» **TASK DIRECTIONS**
Print the data exactly as written, but leave out each picture.
::::
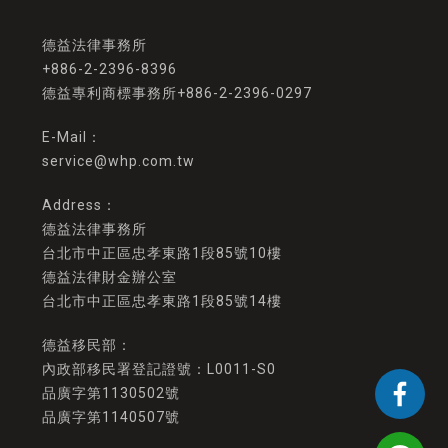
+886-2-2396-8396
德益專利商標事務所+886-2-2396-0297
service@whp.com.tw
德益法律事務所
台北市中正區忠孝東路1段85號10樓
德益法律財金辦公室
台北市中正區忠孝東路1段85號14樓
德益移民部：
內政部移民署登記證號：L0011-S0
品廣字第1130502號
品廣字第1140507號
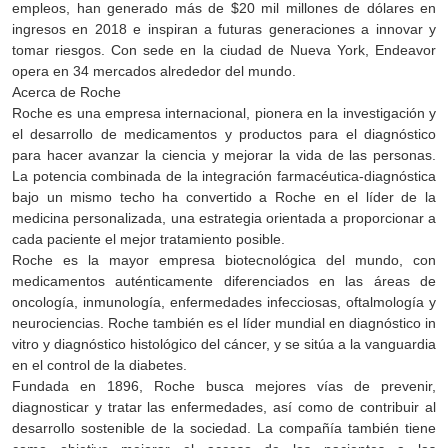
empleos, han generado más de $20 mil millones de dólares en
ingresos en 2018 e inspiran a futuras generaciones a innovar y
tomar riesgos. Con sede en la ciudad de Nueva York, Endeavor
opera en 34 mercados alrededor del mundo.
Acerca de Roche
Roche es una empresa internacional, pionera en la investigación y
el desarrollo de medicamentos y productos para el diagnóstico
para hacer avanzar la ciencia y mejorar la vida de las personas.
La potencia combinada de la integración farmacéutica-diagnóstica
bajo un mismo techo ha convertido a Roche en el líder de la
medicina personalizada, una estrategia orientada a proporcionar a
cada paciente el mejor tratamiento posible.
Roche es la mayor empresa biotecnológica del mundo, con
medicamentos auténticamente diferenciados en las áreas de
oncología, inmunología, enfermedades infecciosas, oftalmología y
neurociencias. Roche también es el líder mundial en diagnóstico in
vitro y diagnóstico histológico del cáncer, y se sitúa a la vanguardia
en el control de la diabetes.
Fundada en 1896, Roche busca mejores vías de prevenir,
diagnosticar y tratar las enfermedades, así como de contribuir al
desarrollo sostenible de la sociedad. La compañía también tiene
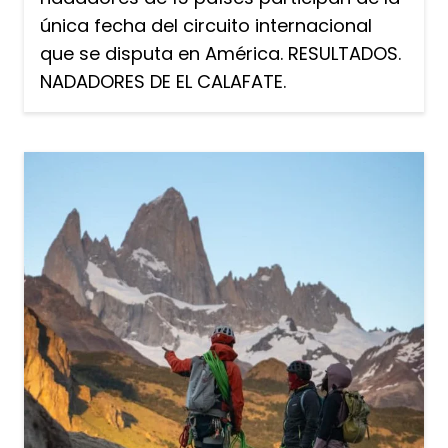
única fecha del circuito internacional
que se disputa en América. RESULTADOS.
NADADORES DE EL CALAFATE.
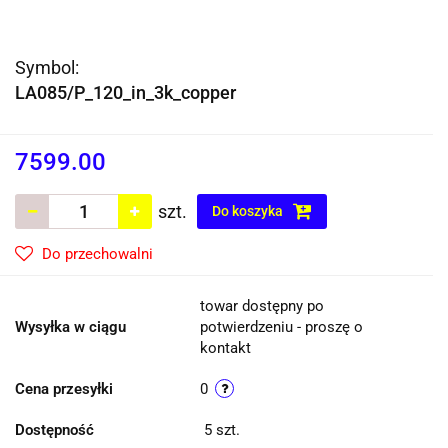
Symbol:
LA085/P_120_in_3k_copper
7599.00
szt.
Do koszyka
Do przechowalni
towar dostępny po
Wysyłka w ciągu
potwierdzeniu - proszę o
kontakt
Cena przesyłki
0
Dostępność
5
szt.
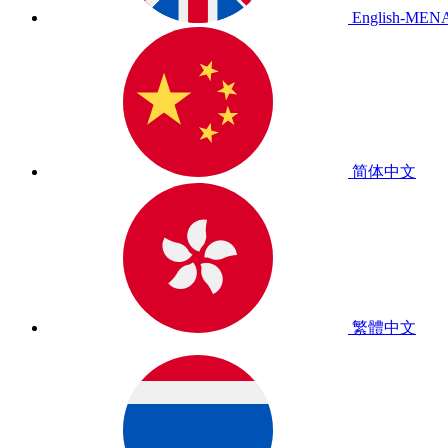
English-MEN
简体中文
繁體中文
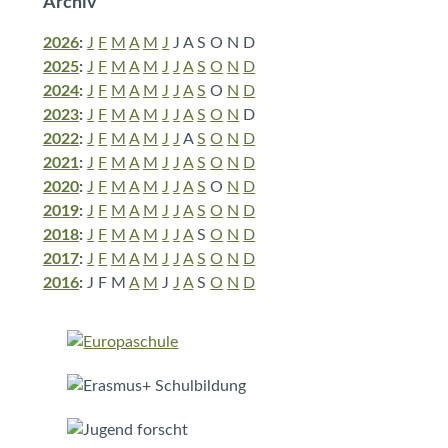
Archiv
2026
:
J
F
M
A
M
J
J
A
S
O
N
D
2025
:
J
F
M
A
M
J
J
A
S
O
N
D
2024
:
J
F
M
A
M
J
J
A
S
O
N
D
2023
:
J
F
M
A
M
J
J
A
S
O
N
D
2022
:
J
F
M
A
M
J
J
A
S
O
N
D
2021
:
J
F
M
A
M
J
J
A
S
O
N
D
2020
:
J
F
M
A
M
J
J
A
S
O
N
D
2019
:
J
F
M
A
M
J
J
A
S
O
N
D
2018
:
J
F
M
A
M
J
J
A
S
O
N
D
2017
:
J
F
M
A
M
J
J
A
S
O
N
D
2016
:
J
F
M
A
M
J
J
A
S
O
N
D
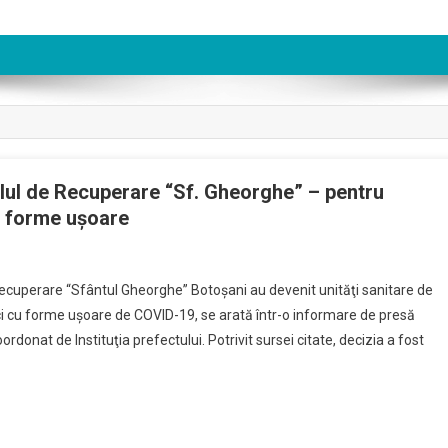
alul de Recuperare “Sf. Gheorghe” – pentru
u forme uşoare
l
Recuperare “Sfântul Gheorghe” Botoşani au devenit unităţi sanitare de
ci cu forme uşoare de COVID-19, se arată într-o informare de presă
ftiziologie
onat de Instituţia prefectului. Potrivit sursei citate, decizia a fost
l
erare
::::
» **ANSWER FOR THIS EXERCISE**
+886-2-2396-8396
德益專利商標事務所+886-2-2396-0297
service@whp.com.tw
德益法律事務所
台北市中正區忠孝東路1段85號10樓
德益法律財金辦公室
台北市中正區忠孝東路1段85號14樓
德益移民部：
內政部移民署登記證號：L0011-S0
品廣字第1130502號
品廣字第1140507號
empleos, han generado más de $20 mil millones de dólares en
ingresos en 2018 e inspiran a futuras generaciones a innovar y
tomar riesgos. Con sede en la ciudad de Nueva York, Endeavor
opera en 34 mercados alrededor del mundo.
Acerca de Roche
Roche es una empresa internacional, pionera en la investigación y
el desarrollo de medicamentos y productos para el diagnóstico
para hacer avanzar la ciencia y mejorar la vida de las personas.
La potencia combinada de la integración farmacéutica-diagnóstica
bajo un mismo techo ha convertido a Roche en el líder de la
medicina personalizada, una estrategia orientada a proporcionar a
cada paciente el mejor tratamiento posible.
Roche es la mayor empresa biotecnológica del mundo, con
medicamentos auténticamente diferenciados en las áreas de
oncología, inmunología, enfermedades infecciosas, oftalmología y
neurociencias. Roche también es el líder mundial en diagnóstico in
vitro y diagnóstico histológico del cáncer, y se sitúa a la vanguardia
en el control de la diabetes.
Fundada en 1896, Roche busca mejores vías de prevenir,
diagnosticar y tratar las enfermedades, así como de contribuir al
desarrollo sostenible de la sociedad. La compañía también tiene
única fecha del circuito internacional
que se disputa en América. RESULTADOS.
NADADORES DE EL CALAFATE.
Symbol:
LA085/P_120_in_3k_copper
7599.00
szt.
Do koszyka
Do przechowalni
towar dostępny po
Wysyłka w ciągu
potwierdzeniu - proszę o
kontakt
Cena przesyłki
0
Dostępność
5
szt.
English-MEN
简体中文
繁體中文
Archiv
2026
:
J
F
M
A
M
J
J
A
S
O
N
D
2025
:
J
F
M
A
M
J
J
A
S
O
N
D
2024
:
J
F
M
A
M
J
J
A
S
O
N
D
2023
:
J
F
M
A
M
J
J
A
S
O
N
D
2022
:
J
F
M
A
M
J
J
A
S
O
N
D
2021
:
J
F
M
A
M
J
J
A
S
O
N
D
2020
:
J
F
M
A
M
J
J
A
S
O
N
D
2019
:
J
F
M
A
M
J
J
A
S
O
N
D
2018
:
J
F
M
A
M
J
J
A
S
O
N
D
2017
:
J
F
M
A
M
J
J
A
S
O
N
D
2016
:
J
F
M
A
M
J
J
A
S
O
N
D
alul de Recuperare “Sf. Gheorghe” – pentru
u forme uşoare
l
Recuperare “Sfântul Gheorghe” Botoşani au devenit unităţi sanitare de
ci cu forme uşoare de COVID-19, se arată într-o informare de presă
ftiziologie
onat de Instituţia prefectului. Potrivit sursei citate, decizia a fost
l
erare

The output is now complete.